## Data to use

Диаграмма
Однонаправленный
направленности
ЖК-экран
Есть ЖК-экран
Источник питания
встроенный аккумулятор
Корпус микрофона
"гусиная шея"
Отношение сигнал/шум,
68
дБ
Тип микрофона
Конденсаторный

## Task details
Return every line of the listing above verbatim, keeping the original order.

## Answer space
Диаграмма
Однонаправленный
направленности
ЖК-экран
Есть ЖК-экран
Источник питания
встроенный аккумулятор
Корпус микрофона
"гусиная шея"
Отношение сигнал/шум,
68
дБ
Тип микрофона
Конденсаторный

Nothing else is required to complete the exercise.